Floodless in SEATTLE: A Scalable Ethernet Architecture for Large Enterprises; Kim, Caesar, & Rexford

SEATTLE is an alternative architecture meant to combat some of the inherent problems associated with Ethernet. Using Ethernet, the control overhead in a network is proportional to the number of hosts in the network and requires the use of spanning tree for paths. Problems address then include large forwarding table size and control overhead, uneven link utilization due to root bridges and route spanning trees, poor throughput because of said spanning tree, and frequent flooding. One possible solution is to use a hybrid approach of connecting LANs via IP, each of which have IP subnets of up to a few hundred hosts. However, initial configuration is time-consuming, reconfiguring is required whenever the network design changes, and the ability of a host to move and still maintain its IP address isn't supported easily. Even using VLANs to allow mobility still has the problems of manual configuration and poor utilization of links due to a spanning tree.
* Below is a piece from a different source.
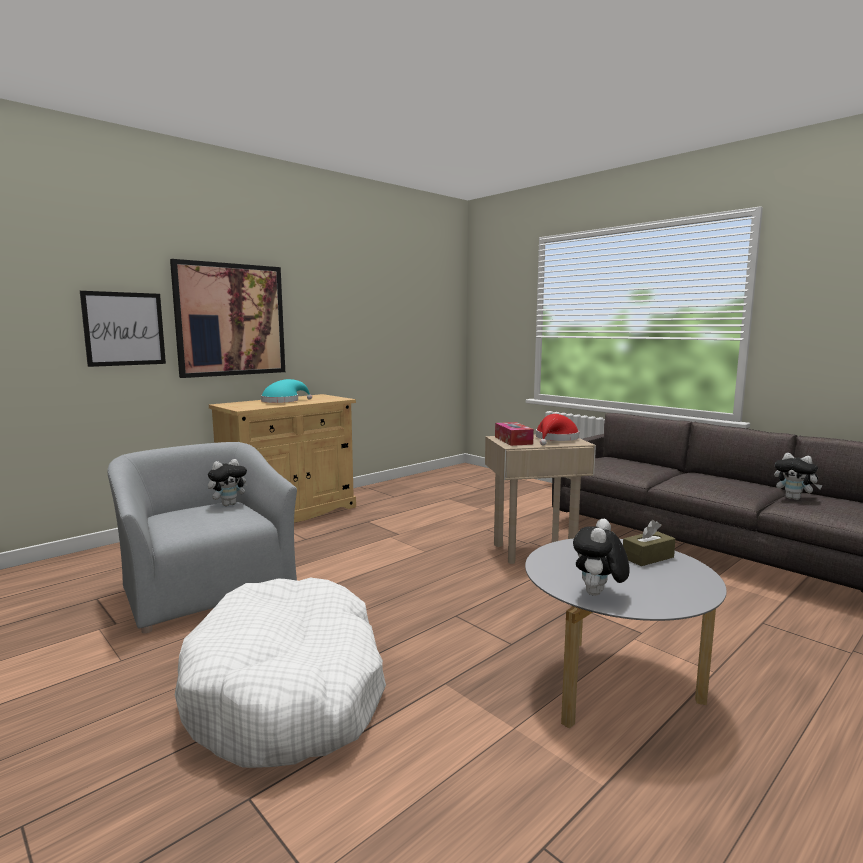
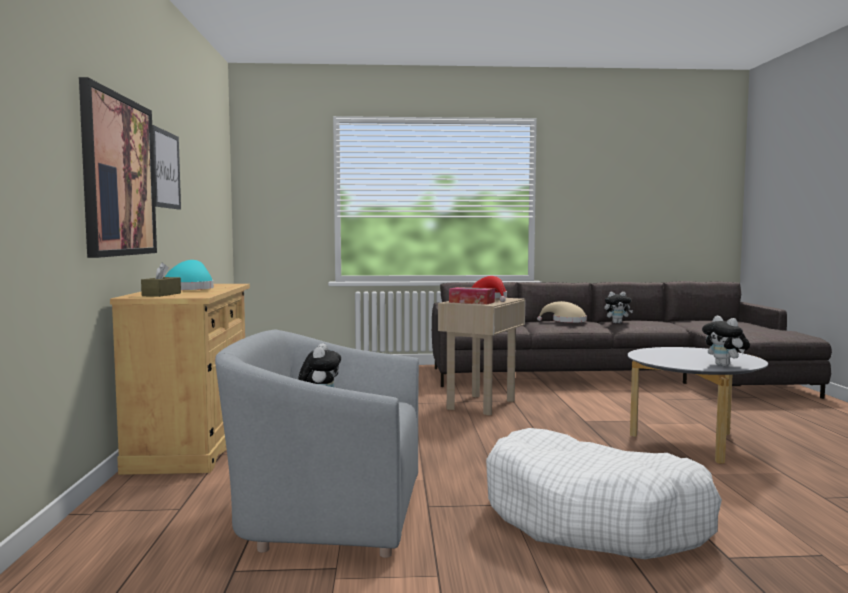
camera: 50 degrees left, 5 degrees down
(124, 329) = (47, 176): picture -> picture (165, 169)
(648, 557) = (681, 351): brown tissue box -> brown tissue box (161, 294)
(716, 482) = (566, 321): none -> beige hat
To address all these problems, the authors present SEATTLE. SEATTLE has overhead and forwarding tables that are proportional to the number of subnets, not hosts. It uses a flat addressing scheme a la Ethernet, forwarding packets based on MAC addresses, but is scalable to large networks, as it uses a link-state protocol but only maintains switch information which is subject to less change and hence fewer control messages going out on the network. SEATTLE uses a DHT to lookup host information, which actually lengthens the path for at least the first traversal of a flow's path. Switches have the option of caching the host information themselves for forwarding based on shortest paths at the risk of ending up with a large, unwieldy forwarding table.
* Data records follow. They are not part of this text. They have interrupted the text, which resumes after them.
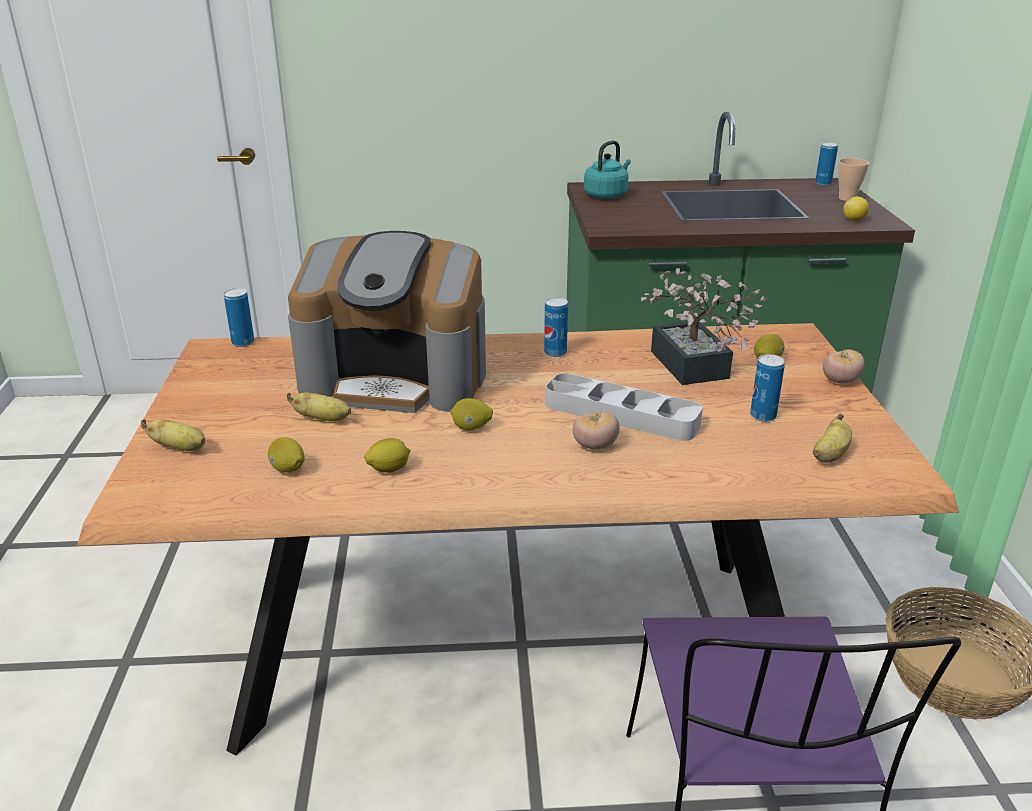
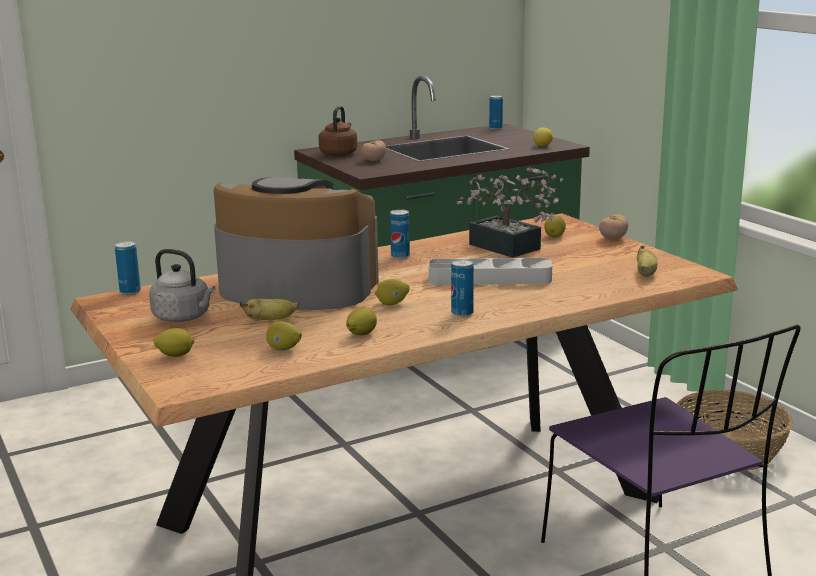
camera: 25 degrees left, 10 degrees down
(180, 448) = (175, 355): banana -> lemon
(249, 393) = (184, 317): none -> grey kettle
(397, 377) = (296, 288): coffee machine -> coffee machine turned 150 degrees counterclockwise
(595, 446) = (492, 296): tomato -> tomato (373, 160)
(607, 195) = (339, 153): turquoise kettle -> brown kettle
(763, 416) = (584, 263): can -> can (462, 313)
(847, 198) = (523, 135): cup -> none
In case of network changes, SEATTLE attempts to avoid flooding whenever possible, choosing instead to unicast updates to other switches and even forward misdelivered packets on behalf of those other switches. SEATTLE employs a somewhat lazy approach in correcting these routing table entries.
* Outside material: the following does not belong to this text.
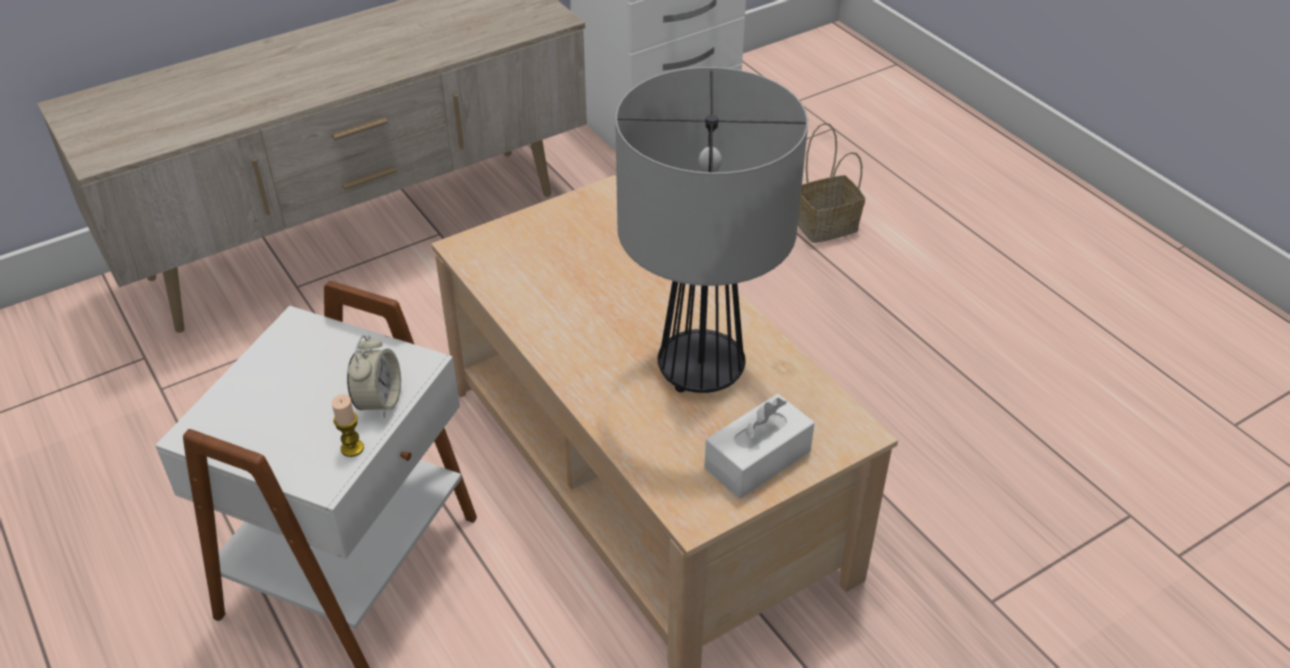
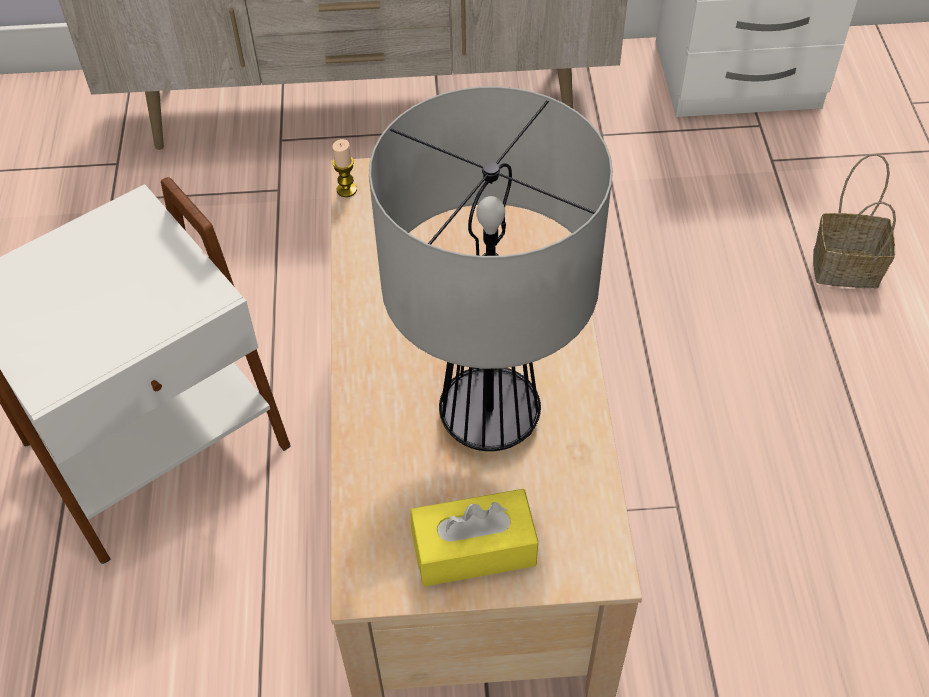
camera: 30 degrees right, 10 degrees up
(352, 448) = (92, 362): candle -> candle (346, 190)
(379, 402) = (148, 323): alarm clock -> none
(757, 459) = (474, 549): white tissue box -> yellow tissue box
In evaluating their design, the authors strove to use real data, an endeavor at which they partly succeeded, at least using a mix of real traces with artificially enhanced data. Running each experiment 25 times definitely seems like overkill to me; would the experiments differ much beyond 3 to 5 runs? Granted, the root bridge was randomly selected in these runs, but if network behavior would be that differently affected each time, that seems like a flaw in the design: not being able to predict the network behavior makes simple performance predictions near impossible, but maybe it's not any easier to do that with Ethernet.

There is a possibility of having unduly lengthened paths when a switch evicts a cached entry before its locally-attached hosts are done using the entry, in which case the switch forwards the packets to a resolver switch instead of queueing them itself. This scenario can be prevented by having a long timeout to eviction, with the drawback that the forwarding table could accumulate a very large number of entries.

SEATTLE addresses the biggest problems with Ethernet and hybrids involving it: use of a spanning tree for paths, frequent flooding, and required manual configuration for hybrid and VLAN schemes. However, I'm not convinced of the true need for SEATTLE; the only actual performance graphs included show control overhead, table size, and packet loss in the case of switch failures and moving hosts. The packet loss goes up to 30% as switch failure rate increases to 1 and only up to 5% for 200 hosts moving per second, which seems unreasonably high to me.

2 comments:

Adrienne said...

Their error bars are pretty huge in some cases, which is probably why they did so many trials. They may have run 3-5 trials and had each of the trials look different, so they re-ran it until they had a reasonable mean and then plopped huge error bars on the graphs.

Randy H. Katz said...

It should be clear from our discussions in class so far that network traffic can be highly variable, and that the error bars are going to be big.

By the way, I thought that the methodology, including implementation in XORP, was a strength of the paper.